Let’s take QGPT2Evaluate.ipynb, including Multi-Head Attention GPT-2 Model, as an example.

I have two methods to attempt analyze the computational complexity of FHE: quantitatively analyze the actual execution time, and `qualitatively evaluate the computational complexity in theory(my doubt)`

.

# 1. Quantitatively analyze the actual execution time

## 1.1 Execute it without FHE

```
proj_12_heads_qgpt2.set_fhe_mode(fhe="disable")
t1 = time.time()
output_logits_clear = proj_12_heads_qgpt2(input_ids).logits
print(f"Time of inference without Multi-Head Attention Model(fhe=\"disable\"): {(time.time() - t1):.2f}")
```

## 1.2 Execute it with FHE

```
circuit_12_heads = proj_12_heads_qgpt2.compile(input_ids)
proj_12_heads_qgpt2.set_fhe_mode(fhe="execute")
t2 = time.time()
output_logits_executed = proj_12_heads_qgpt2(input_ids).logits
print(f"Time of inference with Multi-Head Attention Model(fhe=\"execute\"): {(time.time() - t2):.2f}")
```

Therefore, we can qualitatively analyze the complexity of FHE by comparing the two times above.

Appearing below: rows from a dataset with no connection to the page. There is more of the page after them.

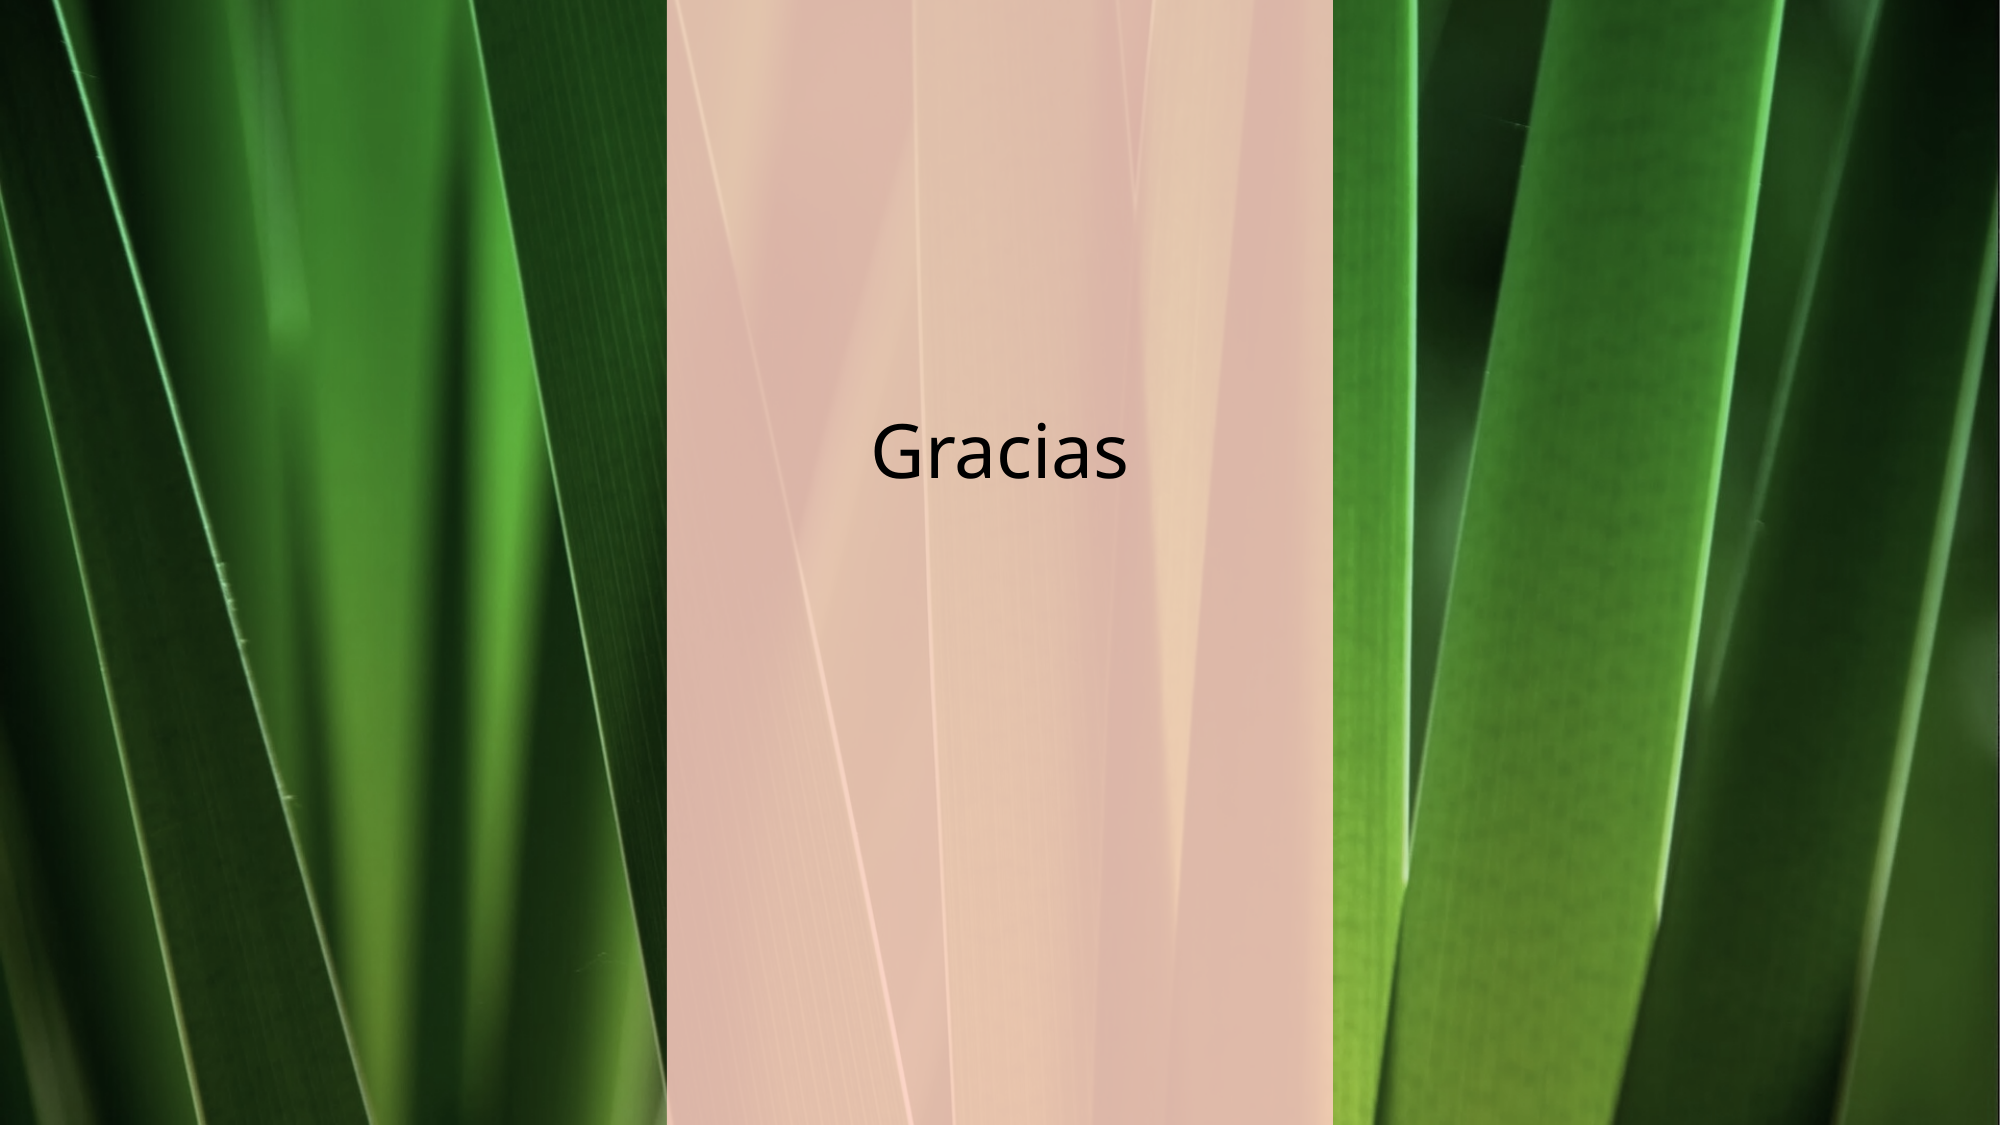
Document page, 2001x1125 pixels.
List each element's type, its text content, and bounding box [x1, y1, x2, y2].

picture [0, 0, 666, 1125]
picture [1333, 0, 2000, 1125]
title Gracias [774, 401, 1225, 507]
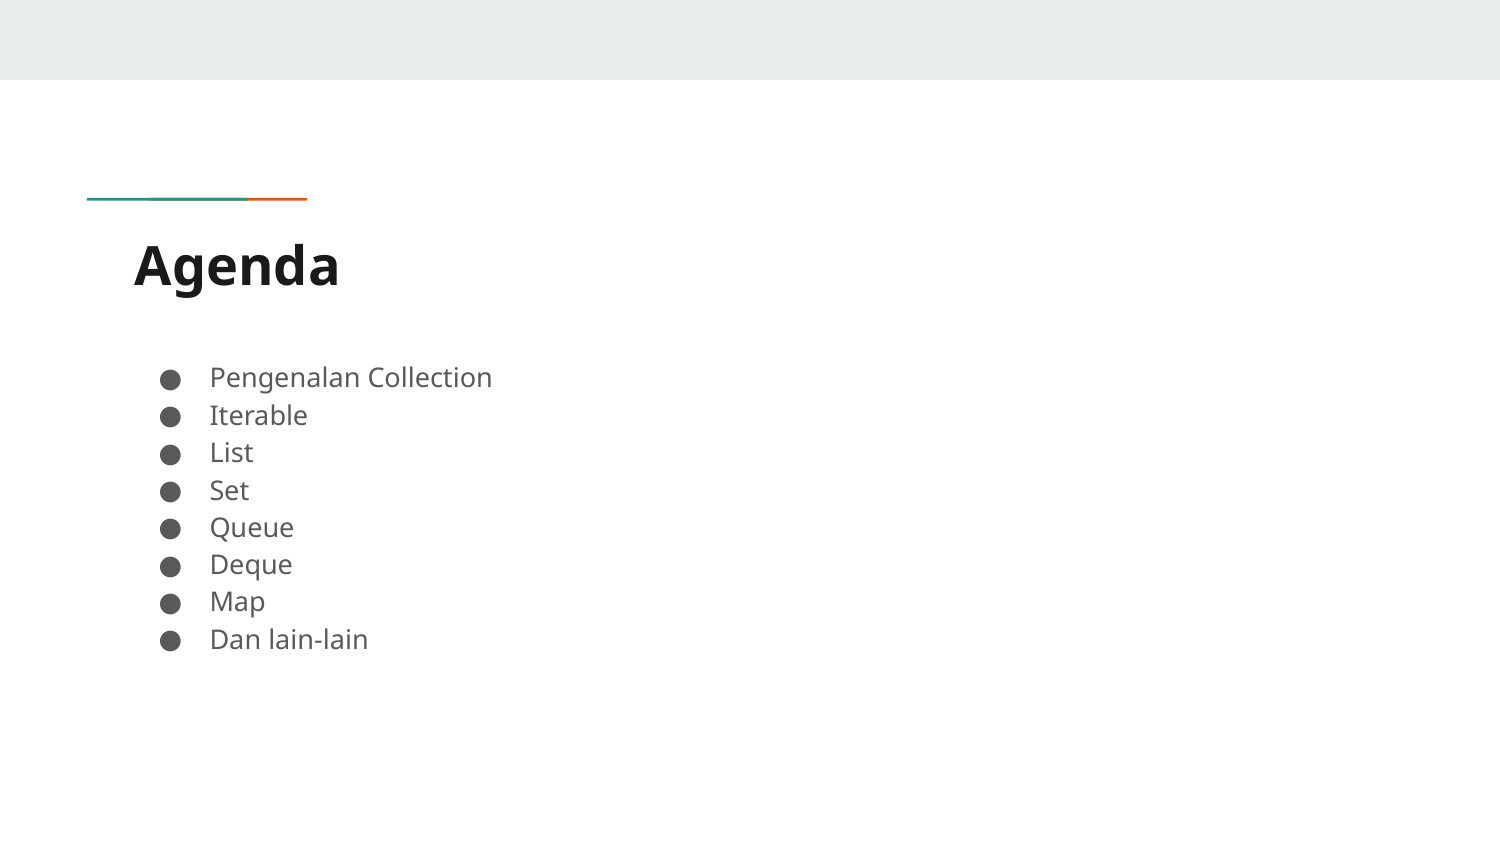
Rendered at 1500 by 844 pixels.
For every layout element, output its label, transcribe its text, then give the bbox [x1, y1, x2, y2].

list Pengenalan Collection Iterable List Set Queue Deque Map Dan lain-lain [119, 341, 1381, 712]
title Agenda [119, 216, 1381, 305]
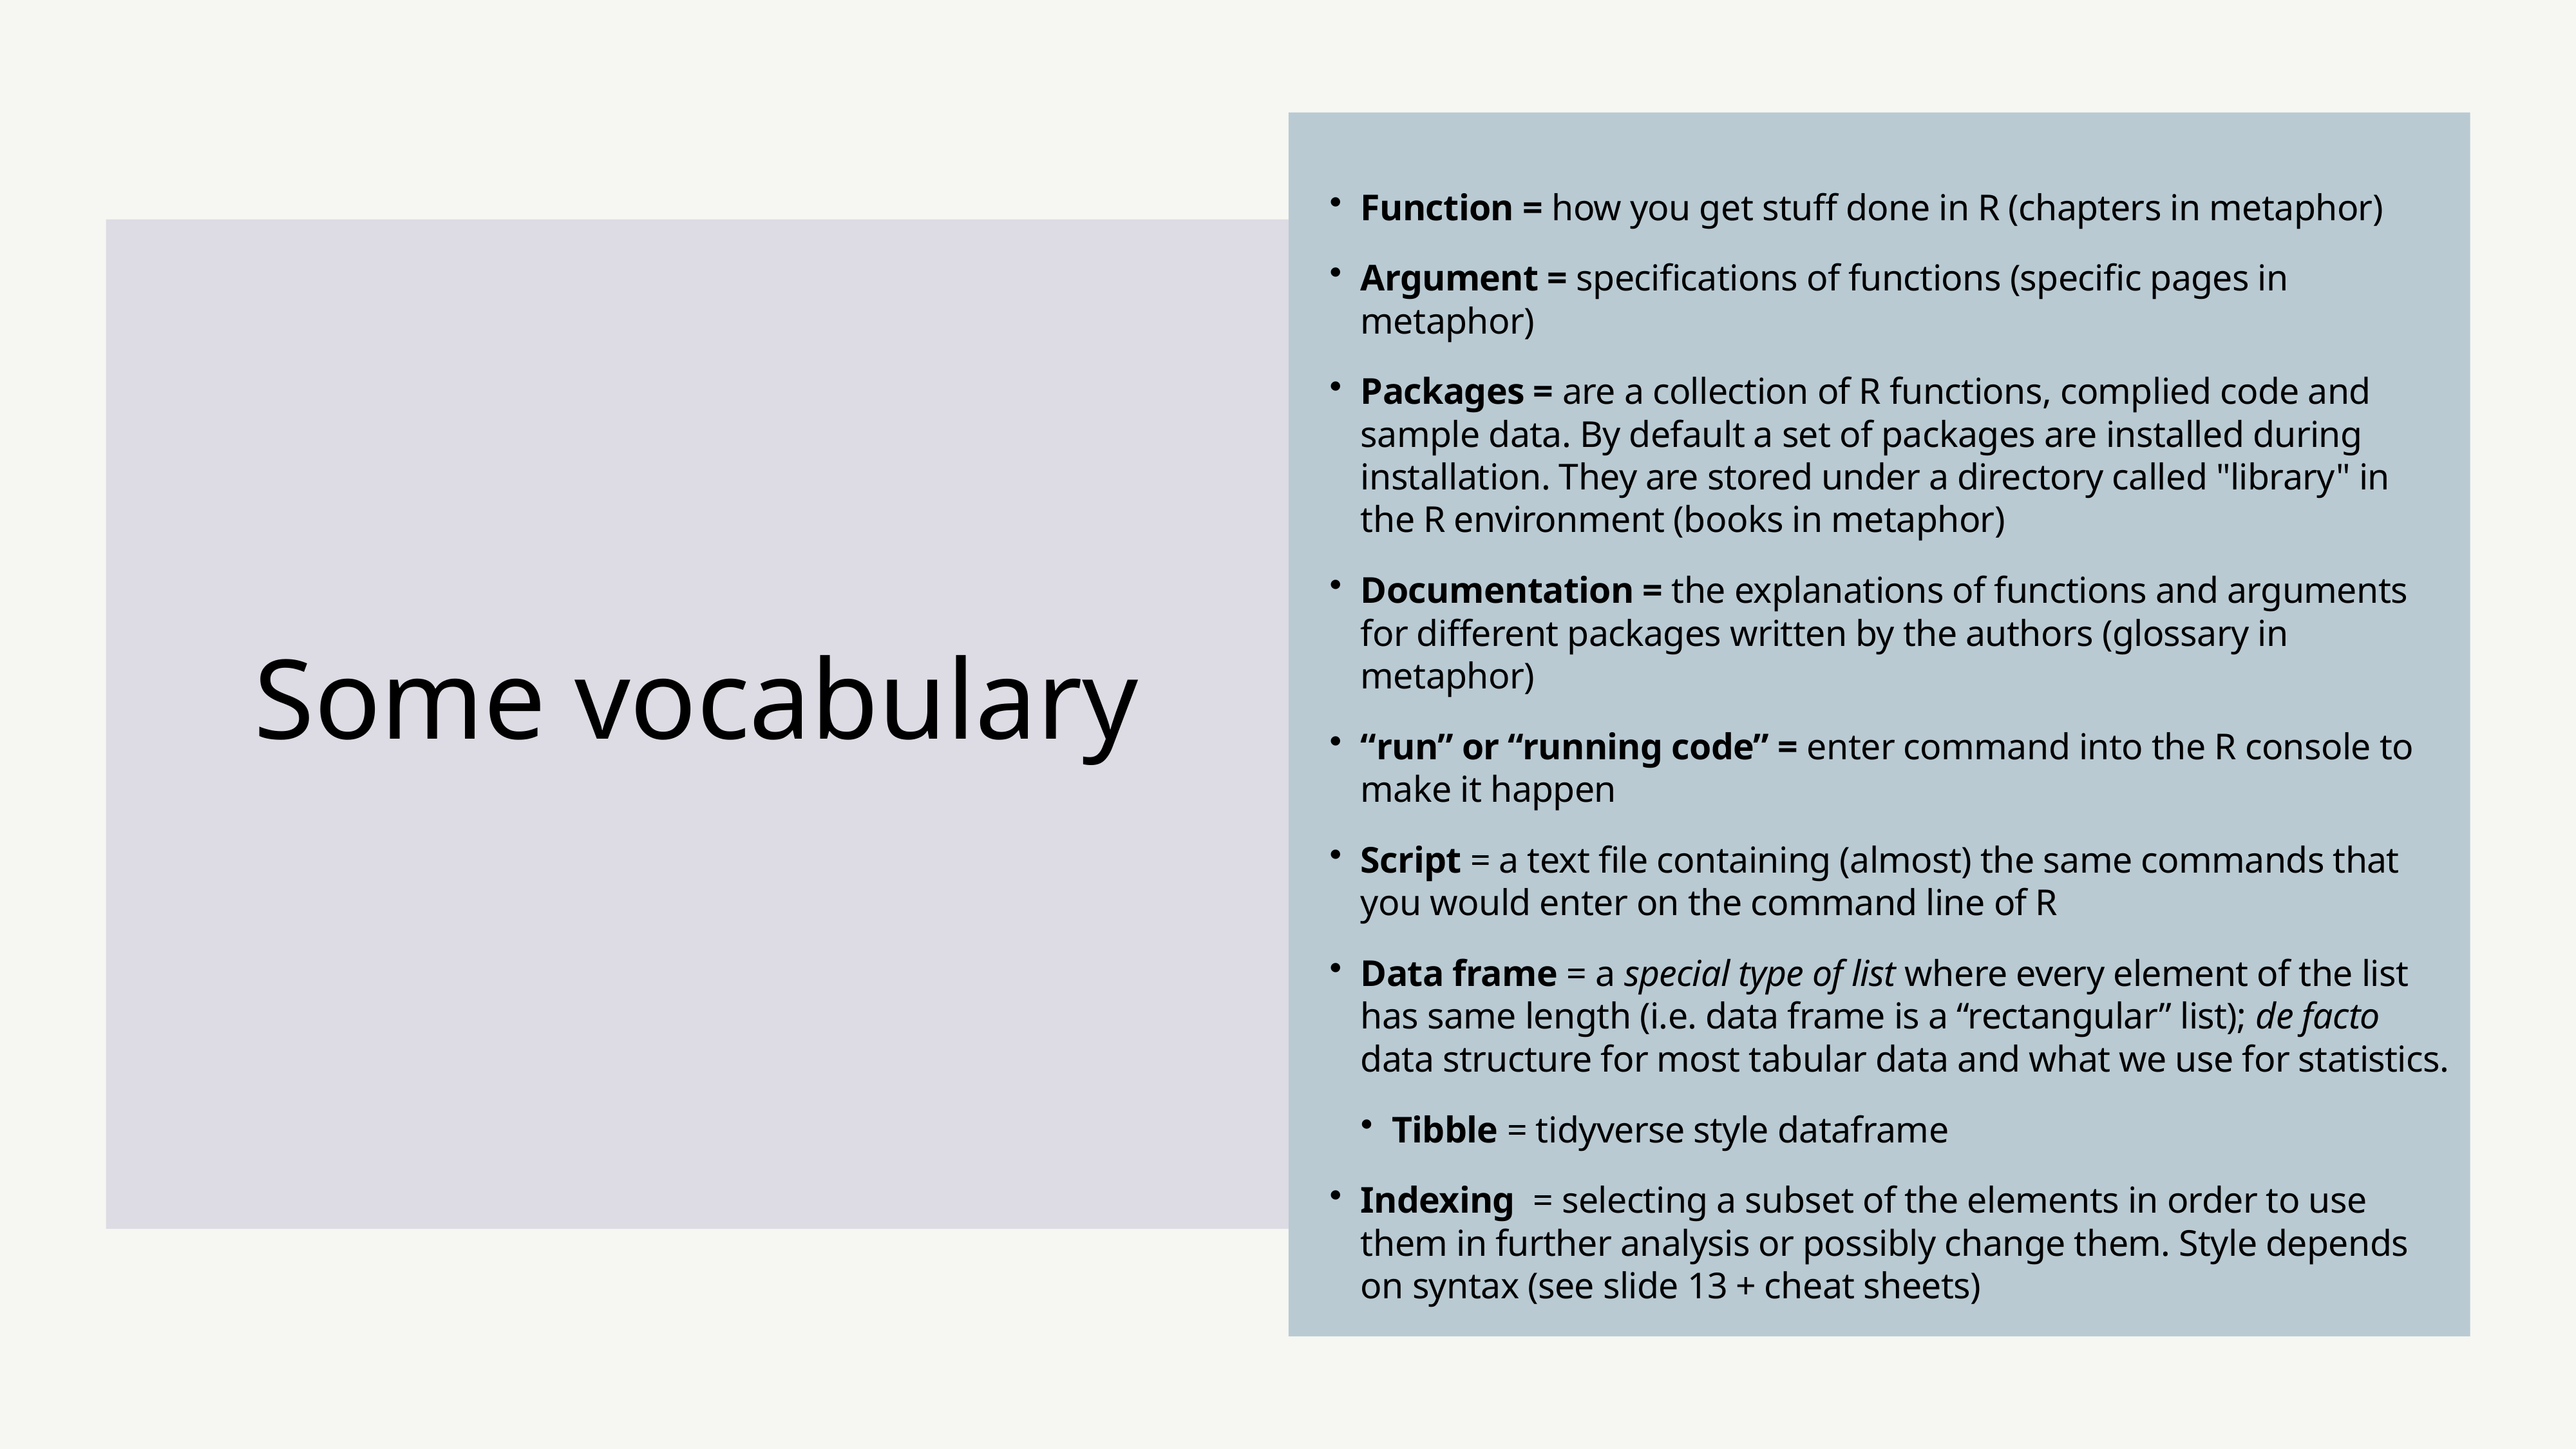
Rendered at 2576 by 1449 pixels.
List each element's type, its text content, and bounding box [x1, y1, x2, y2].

However, “Execute it with FHE” may take long time to run.

So, I’m curious if there is a quantitative theory to analyze the computational complexity of this Multi-Head Attention Model in QGPT2Evaluate.ipynb.

# 2. How to qualitatively evaluate the computational complexity of FHE in theory?

Thank you very much. I would greatly appreciate any information you can provide.